No. A-2023-15T2

Oct. 4, 2017 (Date Decided)

Judge Ostrer

FOR APPELLANT: Joseph E. Krakora, Public Defender (Daniel V. Gautieri, Assistant Deputy Public Defender, of counsel and on the brief).

FOR RESPONDENT: Jennifer Webb-McRae, Cumberland County Prosecutor (Danielle R. Pennino, Assistant Prosecutor, of counsel and on the brief).

Defendant appealed from his conviction for possession with intent to distribute. Defendant was arrested after giving a false name and lacking a valid driver’s license during a traffic stop for a motor vehicle violation. While being booked, officers began thoroughly searching defendant; officers noticed a bulge in defendant’s sock, and upon asking him to remove the sock discovered packets of heroin.

At trial, the state’s case rested only on the testimony of the arresting officer, as the recording of the search from the booking room’s video cameras had been destroyed despite defense counsel’s written request to preserve and produce the tape. The trial court denied defendant’s request for an adverse inference jury instruction with respect to the videotape, holding that there was no finding of bad faith to support an adverse inference charge; the trial court also denied defendant’s motion to bar evidence of his hindering apprehension.

On appeal, defendant challenged the trial court’s denial of his motions. Defendant also challenged his sentence. The court agreed that the trial court erred in denying defendant’s motions, and vacated his conviction. The court noted that defendant would have been entitled to discovery of the video post-indictment, since it would have tended to prove or disprove the officer’s allegation that defendant had heroin in his sock. The court ruled that the state therefore had a duty to presence evidence pre-indictment where it would likely be produced in discovery and where a defendant requests its preservation, as defense counsel did prior to defendant’s indictment. The court further held that such a rule was necessary to prevent the state from destroying evidence prior to its disclosure obligation attaching post-indictment.

The court ruled that an adverse inference charge was a necessary, just remedy, and would require the trial court to instruct the jury that the state had a duty to produce the evidence following indictment, and that the state’s destruction of such evidence permitted the jury, at its discretion, to draw the inference that the evidence was unfavorable to the state. The court held that reversal of defendant’s conviction in this case was warranted because the trial court, in addition to denying defendant’s charge request, took no further action to remedy the state’s destruction of the videotape. The court rejected the state’s contention that defendant was obligated to show it acted in bad faith, holding that bad faith was unnecessary to show a discovery violation.

No. A-2023-15T2

Oct. 4, 2017 (Date Decided)

Judge Ostrer

FOR APPELLANT: Joseph E. Krakora, Public Defender (Daniel V. Gautieri, Assistant Deputy Public Defender, of counsel and on the brief).
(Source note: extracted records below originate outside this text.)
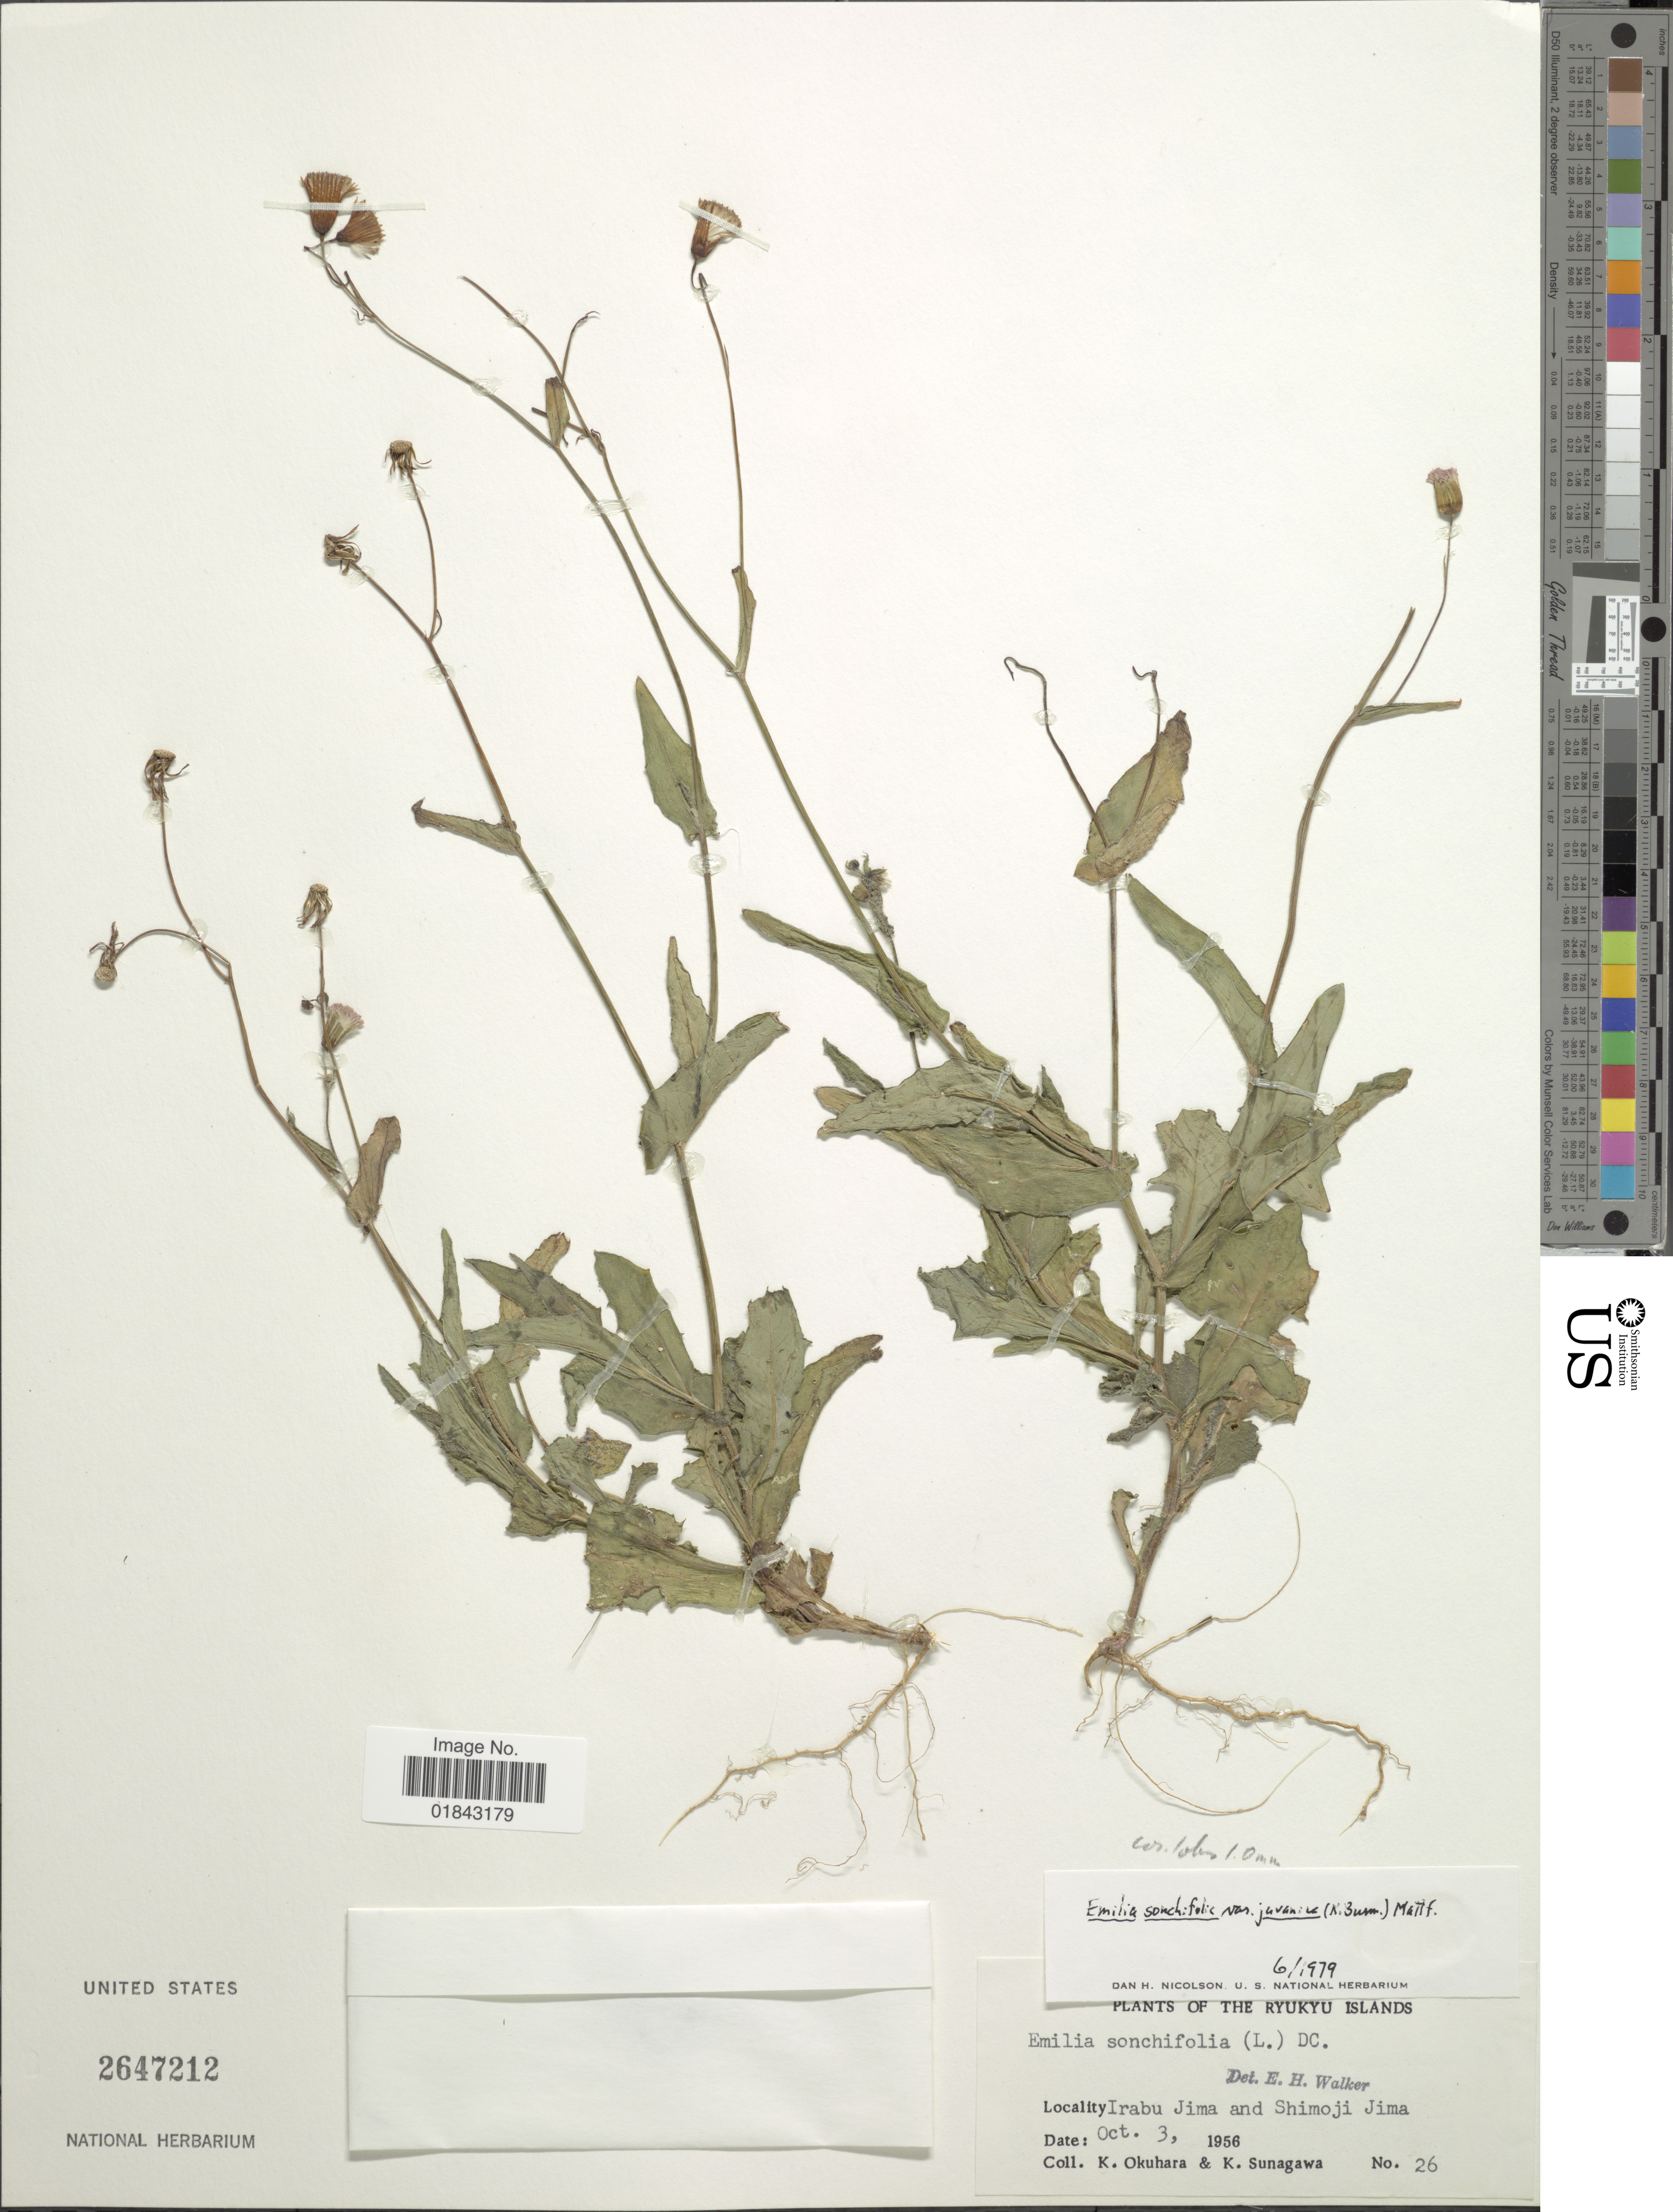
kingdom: Plantae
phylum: Tracheophyta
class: Magnoliopsida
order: Asterales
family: Asteraceae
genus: Emilia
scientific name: Emilia sonchifolia var. javanica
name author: (Burm. f.) Mattf.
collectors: K. Okuhara & K. Sunagawa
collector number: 26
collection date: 1956-10-03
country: Japan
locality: Ryukyu Islands, Irabu Jima and Shimoji Jima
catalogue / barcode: US 2647212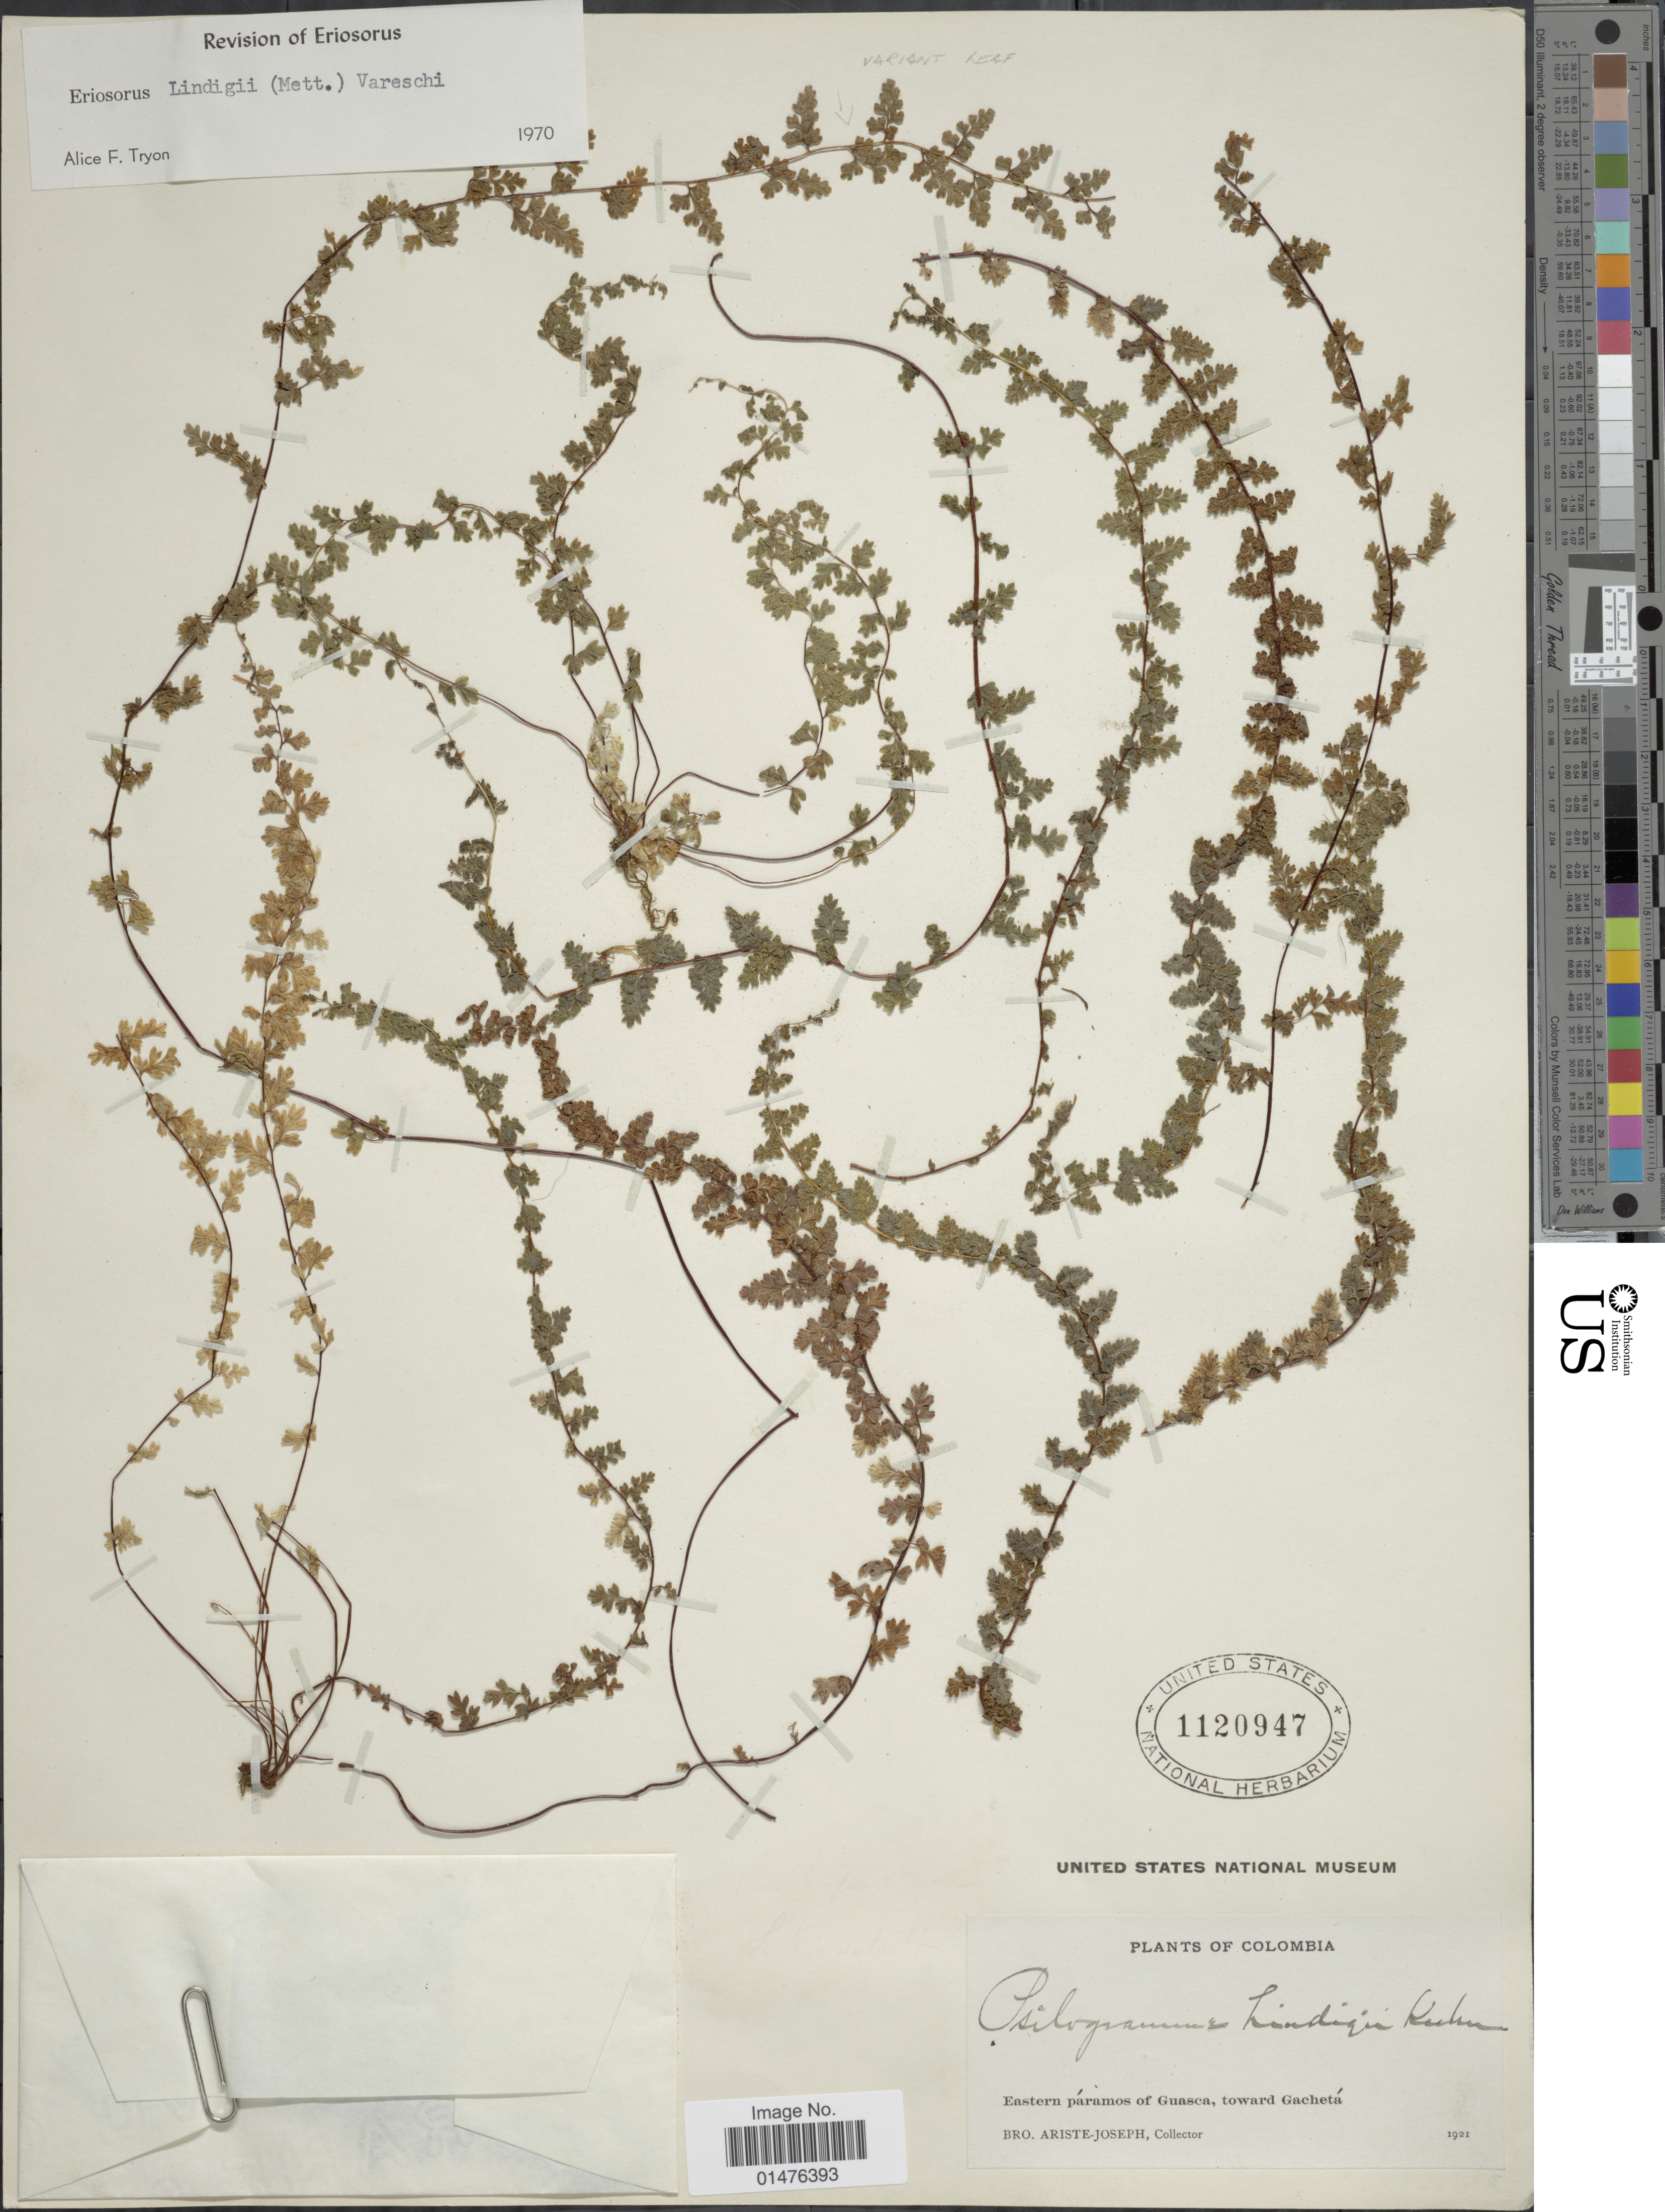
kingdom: Plantae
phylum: Tracheophyta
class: Polypodiopsida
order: Polypodiales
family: Pteridaceae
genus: Jamesonia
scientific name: Jamesonia lindigii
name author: (Mett.) Christenh.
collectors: Bro. Ariste-Joseph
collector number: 1921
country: Colombia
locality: Eastern páramos of Guasca, toward Gachetá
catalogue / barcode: US 1120947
FOR RESPONDENT: Jennifer Webb-McRae, Cumberland County Prosecutor (Danielle R. Pennino, Assistant Prosecutor, of counsel and on the brief).

Defendant appealed from his conviction for possession with intent to distribute. Defendant was arrested after giving a false name and lacking a valid driver’s license during a traffic stop for a motor vehicle violation. While being booked, officers began thoroughly searching defendant; officers noticed a bulge in defendant’s sock, and upon asking him to remove the sock discovered packets of heroin.

At trial, the state’s case rested only on the testimony of the arresting officer, as the recording of the search from the booking room’s video cameras had been destroyed despite defense counsel’s written request to preserve and produce the tape. The trial court denied defendant’s request for an adverse inference jury instruction with respect to the videotape, holding that there was no finding of bad faith to support an adverse inference charge; the trial court also denied defendant’s motion to bar evidence of his hindering apprehension.

On appeal, defendant challenged the trial court’s denial of his motions. Defendant also challenged his sentence. The court agreed that the trial court erred in denying defendant’s motions, and vacated his conviction. The court noted that defendant would have been entitled to discovery of the video post-indictment, since it would have tended to prove or disprove the officer’s allegation that defendant had heroin in his sock. The court ruled that the state therefore had a duty to presence evidence pre-indictment where it would likely be produced in discovery and where a defendant requests its preservation, as defense counsel did prior to defendant’s indictment. The court further held that such a rule was necessary to prevent the state from destroying evidence prior to its disclosure obligation attaching post-indictment.

The court ruled that an adverse inference charge was a necessary, just remedy, and would require the trial court to instruct the jury that the state had a duty to produce the evidence following indictment, and that the state’s destruction of such evidence permitted the jury, at its discretion, to draw the inference that the evidence was unfavorable to the state. The court held that reversal of defendant’s conviction in this case was warranted because the trial court, in addition to denying defendant’s charge request, took no further action to remedy the state’s destruction of the videotape. The court rejected the state’s contention that defendant was obligated to show it acted in bad faith, holding that bad faith was unnecessary to show a discovery violation.